The lure of forbidden fruit is hard to resist. Isn’t it funny how much more we want things when, for whatever reason, we can’t have them? As a child, I was allergic to chocolate, which as a result made chocolate the most desirable flavor on earth. Whenever I ate it, I would break out in itchy hives. It was very uncomfortable, but that didn’t stop me from sneaking a chocolate cookie, candy bar, or drink at every opportunity.
At some point, I simultaneously out grew the allergy and my driving need for chocolate. I like chocolate now, but I don’t love it.
My dear friend and long ago college roommate has always been an avid chocolate consumer. However, the year that she gave up chocolate for lent, her craving for chocolate became so great, we had to peel her off the store front windows of Godiva and Fanny May. She longed for the withheld confection.

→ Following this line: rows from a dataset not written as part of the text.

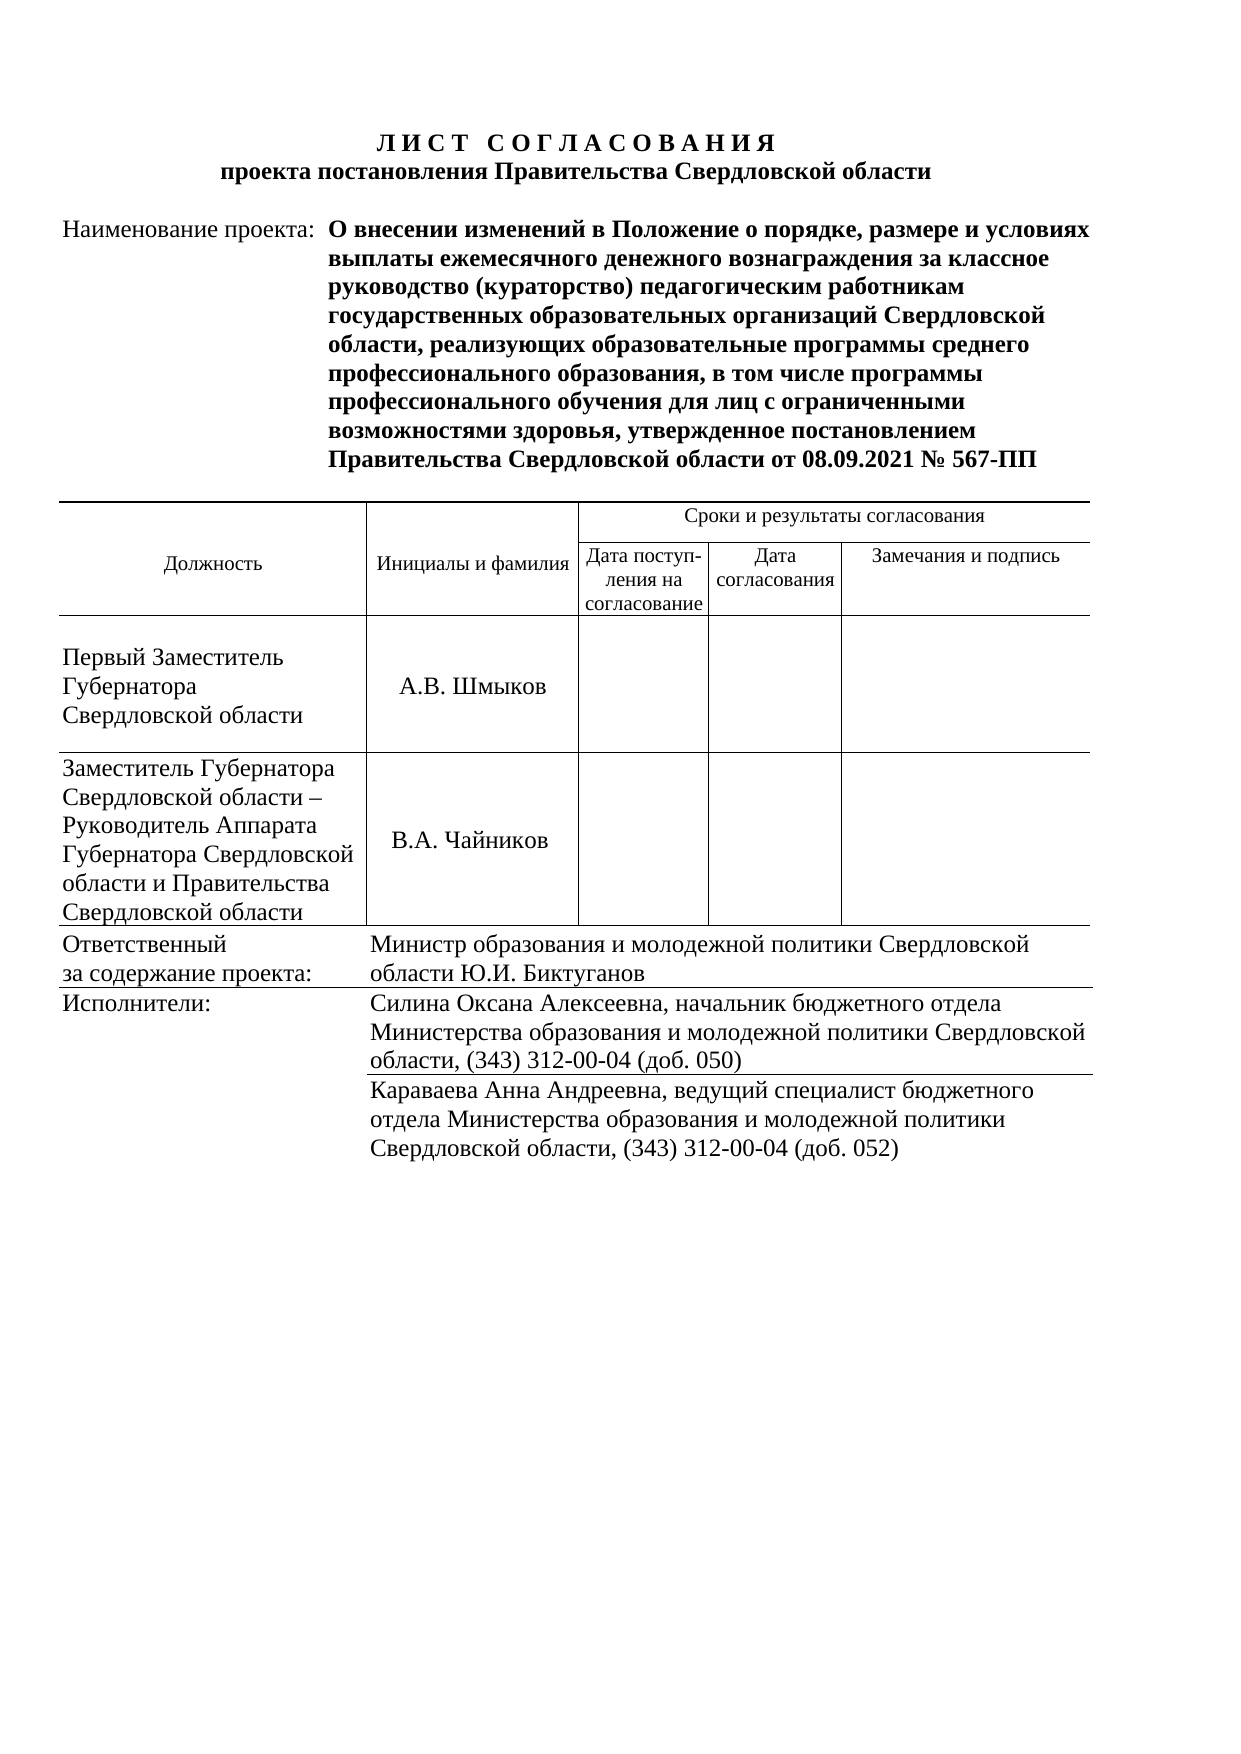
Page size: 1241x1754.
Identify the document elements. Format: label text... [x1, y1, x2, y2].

table_cell Исполнители: [59, 988, 367, 1074]
table_cell [842, 753, 1090, 925]
table_cell [709, 616, 841, 752]
table_header О внесении изменений в Положение о порядке, размере и условиях выплаты ежемесячного денежного вознаграждения за классное руководство (кураторство) педагогическим работникам государственных образовательных организаций Свердловской области, реализующих образовательные программы среднего профессионального образования, в том числе программы профессионального обучения для лиц с ограниченными возможностями здоровья, утвержденное постановлением Правительства Свердловской области от 08.09.2021 № 567-ПП [325, 214, 1096, 473]
table_cell [842, 616, 1090, 752]
table_cell Министр образования и молодежной политики Свердловской области Ю.И. Биктуганов [367, 925, 1093, 987]
table_cell Первый Заместитель Губернатора Свердловской области [59, 616, 366, 752]
table_cell [709, 753, 841, 925]
table_cell [579, 616, 708, 752]
table_header Сроки и результаты согласования [579, 503, 1090, 542]
table_cell Дата поступ-ления на согласование [579, 543, 708, 615]
text ЛИСТ СОГЛАСОВАНИЯ [59, 128, 1092, 156]
table_cell Заместитель Губернатора Свердловской области – Руководитель Аппарата Губернатора Свердловской области и Правительства Свердловской области [59, 753, 366, 925]
table_cell А.В. Шмыков [367, 616, 578, 752]
table_cell Караваева Анна Андреевна, ведущий специалист бюджетного отдела Министерства образования и молодежной политики Свердловской области, (343) 312-00-04 (доб. 052) [367, 1075, 1093, 1161]
text проекта постановления Правительства Свердловской области [59, 156, 1092, 185]
table_cell [579, 753, 708, 925]
table_cell Ответственный за содержание проекта: [59, 926, 367, 987]
table_header Инициалы и фамилия [367, 503, 578, 615]
table_header Должность [59, 503, 366, 615]
table_cell В.А. Чайников [367, 753, 578, 925]
table_cell Дата согласования [709, 543, 841, 615]
table_cell Замечания и подпись [842, 543, 1090, 615]
table_cell [59, 1074, 367, 1161]
table_header Наименование проекта: [59, 214, 325, 473]
table_cell Силина Оксана Алексеевна, начальник бюджетного отдела Министерства образования и молодежной политики Свердловской области, (343) 312-00-04 (доб. 050) [367, 988, 1093, 1074]
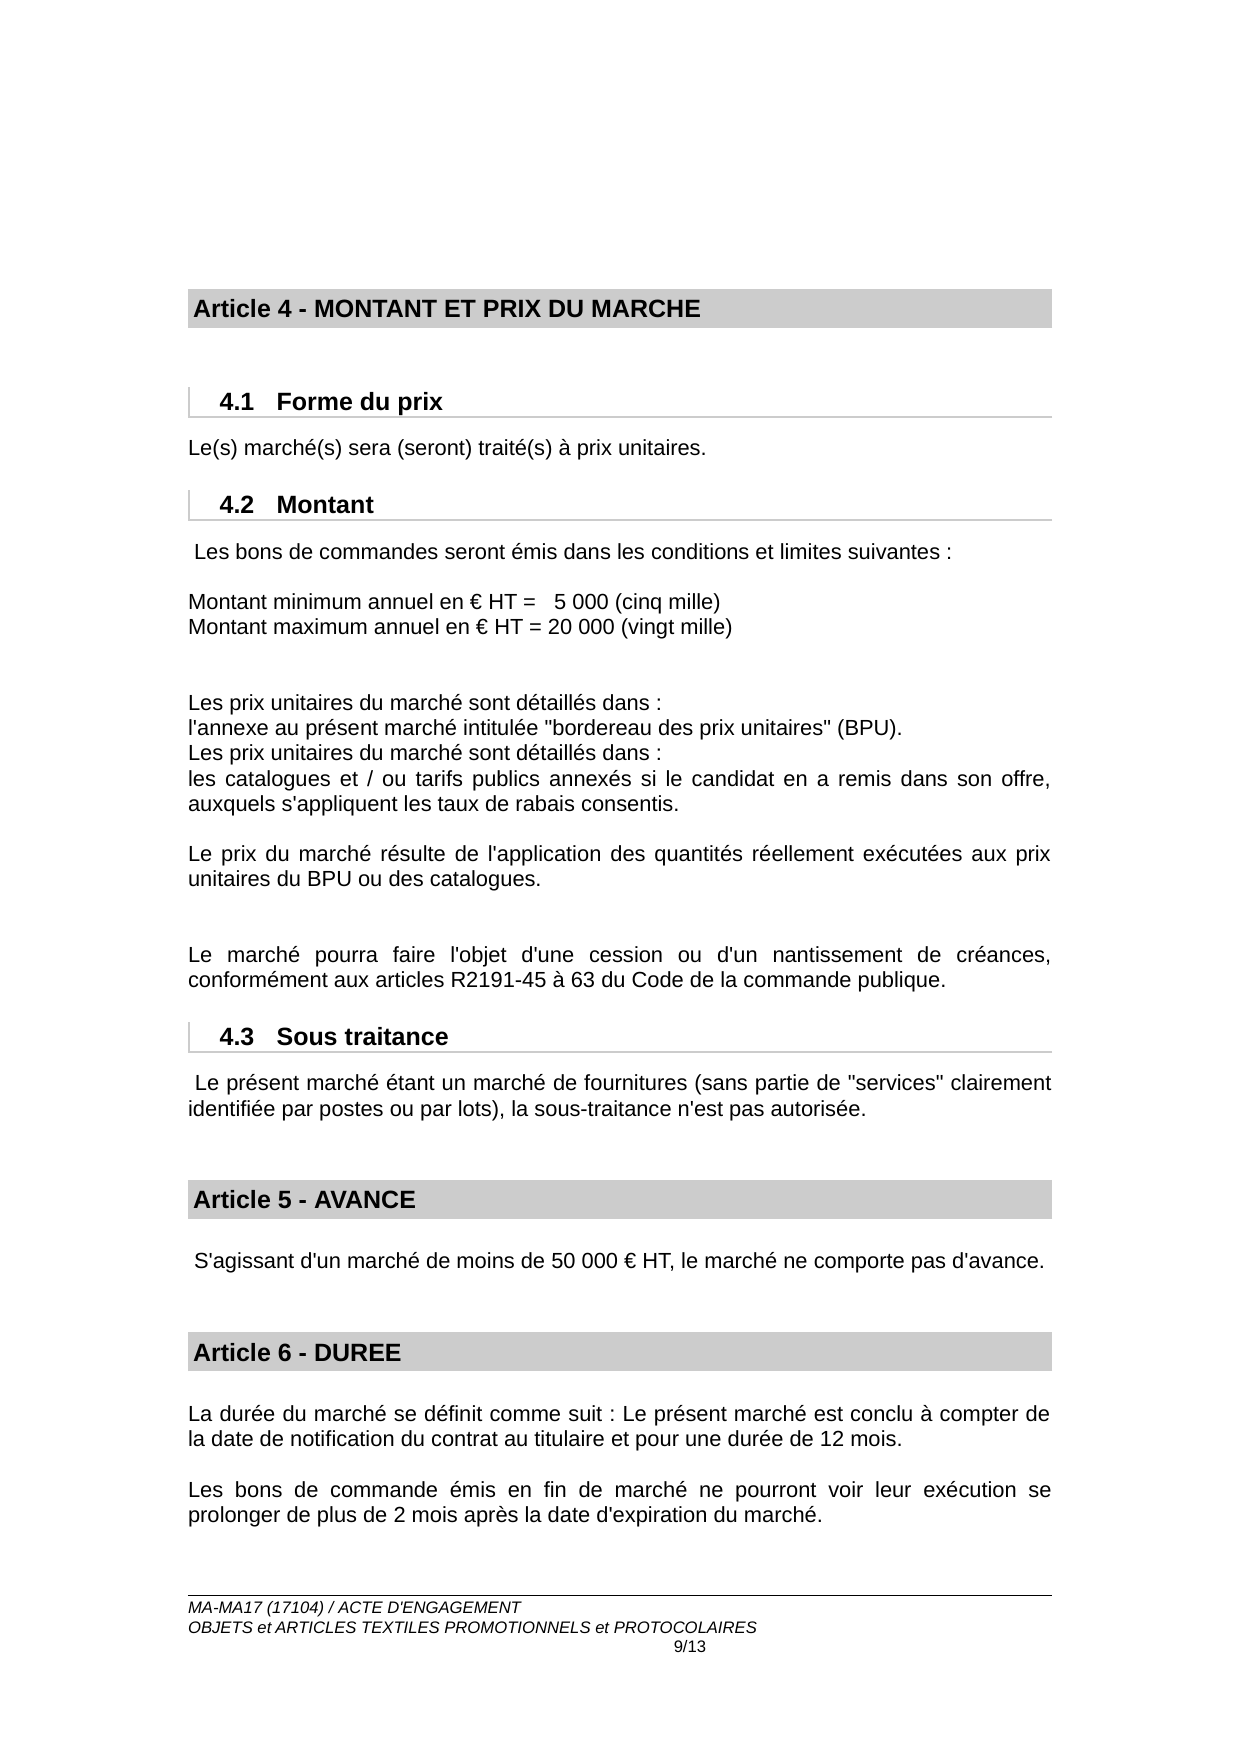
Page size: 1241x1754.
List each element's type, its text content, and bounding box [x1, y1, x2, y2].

text La durée du marché se définit comme suit : Le présent marché est conclu à compter de la date de notification du contrat au titulaire et pour une durée de 12 mois. [188, 1401, 1052, 1451]
text S'agissant d'un marché de moins de 50 000 € HT, le marché ne comporte pas d'avance. [188, 1248, 1052, 1273]
text Les bons de commandes seront émis dans les conditions et limites suivantes : [188, 538, 1052, 564]
text Le marché pourra faire l'objet d'une cession ou d'un nantissement de créances, conformément aux articles R2191-45 à 63 du Code de la commande publique. [188, 942, 1052, 992]
text l'annexe au présent marché intitulée "bordereau des prix unitaires" (BPU). [188, 715, 1052, 740]
text Le prix du marché résulte de l'application des quantités réellement exécutées aux prix unitaires du BPU ou des catalogues. [188, 841, 1052, 891]
text les catalogues et / ou tarifs publics annexés si le candidat en a remis dans son offre, auxquels s'appliquent les taux de rabais consentis. [188, 765, 1052, 816]
subtitle Sous traitance [190, 1022, 1052, 1051]
subtitle MONTANT ET PRIX DU MARCHE [190, 291, 1050, 326]
subtitle Forme du prix [190, 387, 1052, 416]
subtitle Montant [190, 490, 1052, 519]
text Montant minimum annuel en € HT = 5 000 (cinq mille) [188, 589, 1052, 614]
text Les prix unitaires du marché sont détaillés dans : [188, 740, 1052, 765]
text Le présent marché étant un marché de fournitures (sans partie de "services" clairement identifiée par postes ou par lots), la sous-traitance n'est pas autorisée. [188, 1070, 1052, 1121]
subtitle DUREE [190, 1335, 1050, 1369]
text Les bons de commande émis en fin de marché ne pourront voir leur exécution se prolonger de plus de 2 mois après la date d'expiration du marché. [188, 1477, 1052, 1527]
text Les prix unitaires du marché sont détaillés dans : [188, 690, 1052, 715]
text Montant maximum annuel en € HT = 20 000 (vingt mille) [188, 614, 1052, 639]
subtitle AVANCE [190, 1182, 1050, 1217]
text Le(s) marché(s) sera (seront) traité(s) à prix unitaires. [188, 435, 1052, 461]
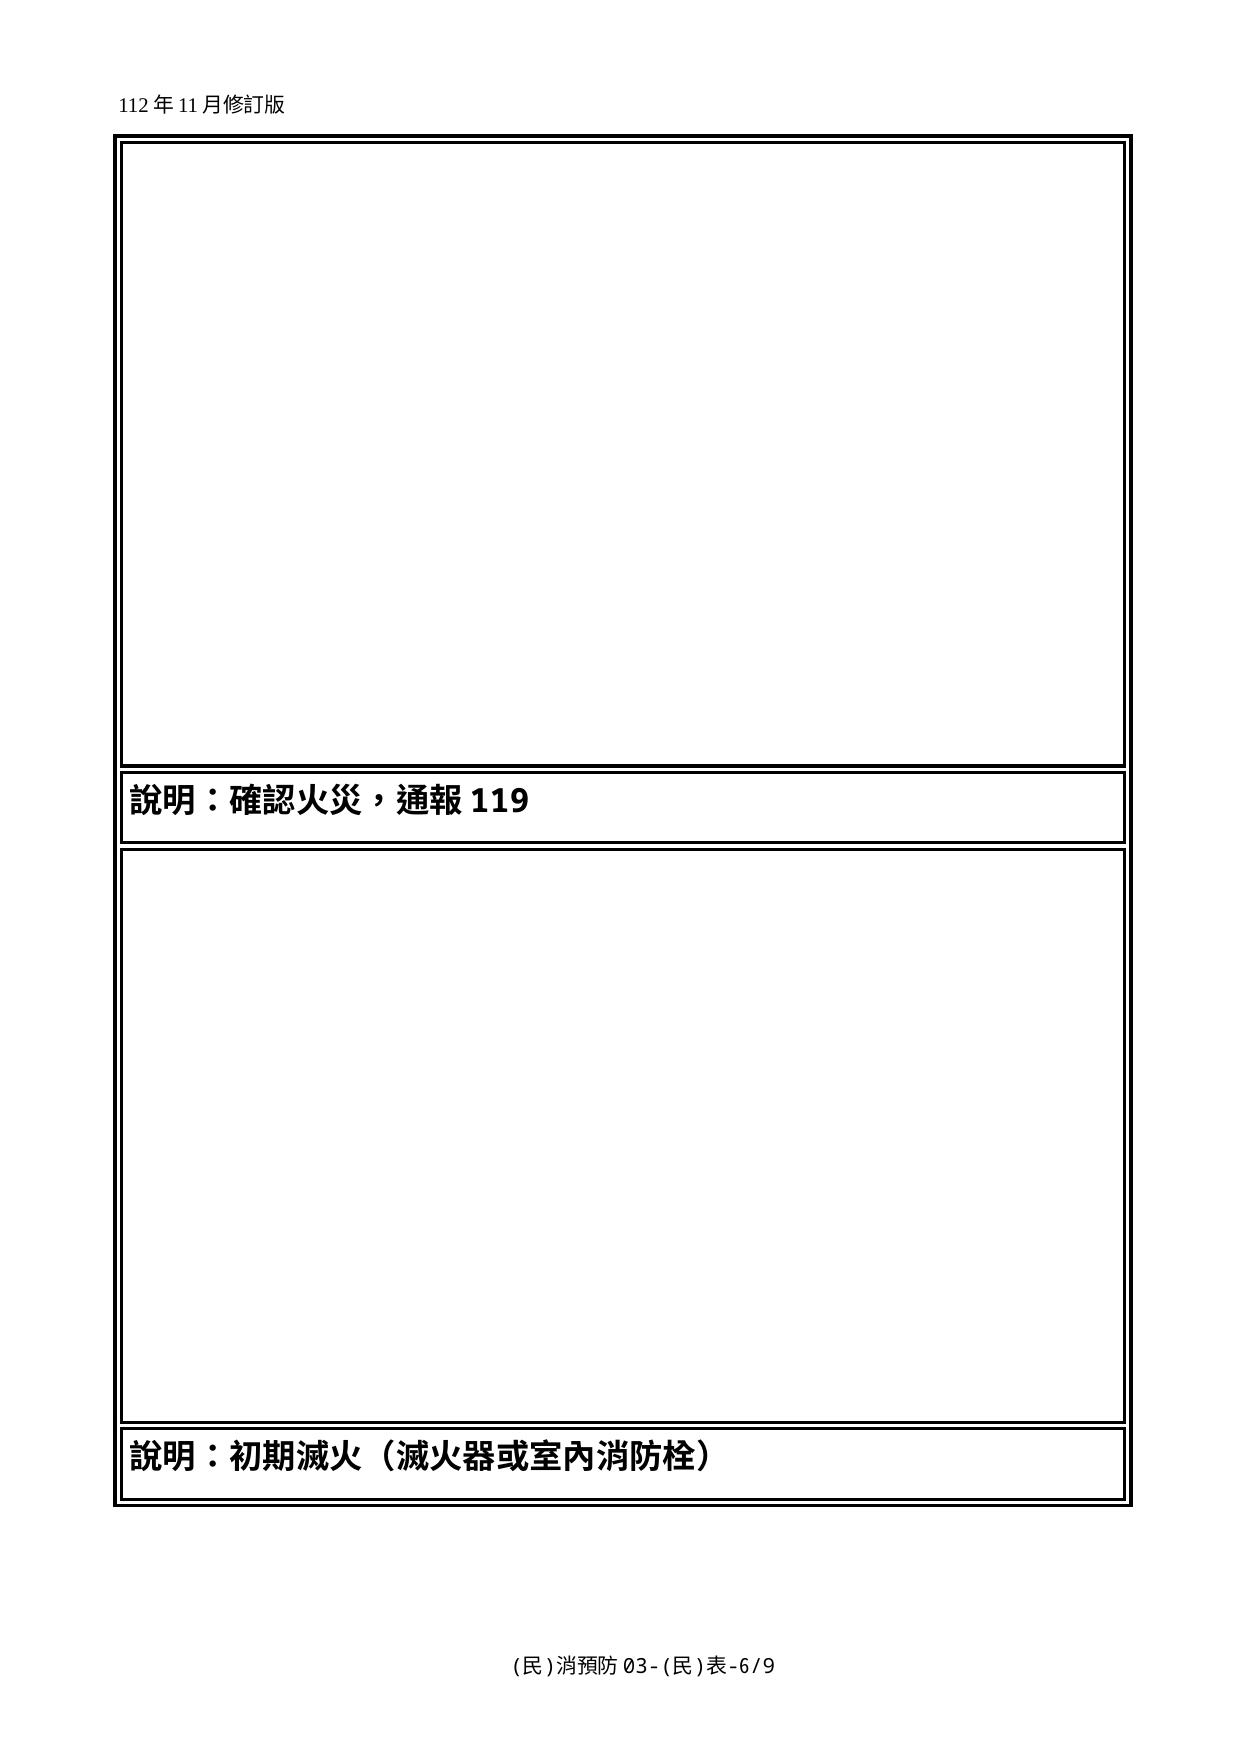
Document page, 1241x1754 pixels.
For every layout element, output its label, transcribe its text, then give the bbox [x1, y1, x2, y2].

table_cell [123, 851, 1123, 1421]
table_cell 說明：確認火災，通報119 [118, 764, 1128, 841]
table_header [118, 138, 1128, 764]
table_cell [118, 841, 1128, 1421]
table_cell 說明：初期滅火（滅火器或室內消防栓） [118, 1421, 1128, 1498]
table_header [123, 144, 1123, 764]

This Sunday night is the first night of Passover, the 8 day holiday commemorating the Jewish exodus from slavery in Egypt. Jews who observe the dietary traditions of Passover, abstain from eating grains (and anything made from those grains or any byproducts of those grains) and leavening. As a consequence, many people go into a frenzy of flour-free baking. Even people who rarely eat dessert, cookies, or cakes, suddenly feel compelled to make and/or eat all kinds of goodies.
I have always been one of those frenzied Passover bakers. Not a surprise, as we have already established my tendency to crave anything I am told I can’t have. Some Passover desserts are made with special Passover ingredients, so are often only prepared during the holiday. Other recipes have regular ingredients and can a be eaten year round.
Though these flourless chocolate mint cookies do qualify as kosher for Passover, they are delicious and should be baked by everyone all year long. They are so rich and chocolaty, you will never notice the lack of flour.
These fudgy cookies get their crunch from a generous helping of mint chocolate candies. I used mint chocolate lentils, but mint m and m’s would work great. If you aren’t a mint fan, you could even substitute plain m and m’s.
- ¼ cup potato starch ( or corn starch for non- Passover baking)
- ¼ teaspoon baking powder (optional)
- ⅛ teaspoon salt
- 8 ounces semi-sweet chocolate chips or semi-sweet chocolate bars broken into chunks
- 2 tablespoons vegetable oil
- ½ cup granulated sugar
- 2 large eggs
- 1 teaspoon vanilla
- 1 cup mint chocolate candies (I used mint lentils or use mint M and M’s for non-Passover baking)
- In a small bowl, whisk together potato starch, baking powder (if using), and salt.
- Combine chocolate and oil in a microwave safe bowl. Microwave for 1 minute to melt. Remove from microwave and stir until all of the chocolate is melted and smooth. Set aside to cool.
- In a medium mixing bowl, whisk together the eggs, sugar and vanilla.
- Add the melted chocolate very slowly to the egg mixture, stirring continually to combine.
- Add the dry ingredients and mix until incorporated.
- Fold in the mint chocolate candies.
- Chill the dough until it is firm enough to scoop into balls, 2 hours to overnight.
- When ready to bake: Preheat oven to 350 degrees F. Line a baking sheet with parchment paper.
- Scoop tablespoon sized balls of dough and place 2” apart on prepared baking sheet.
- Bake for 12 minutes. Do not over bake or your cookies will lose their fudgy chew.
- Remove from oven and allow to cool on baking sheet for 10 minutes before transferring to wire cooling racks.
- When cookies are completely cool, store in airtight containers or zip lock bags at room temperature for at least one week.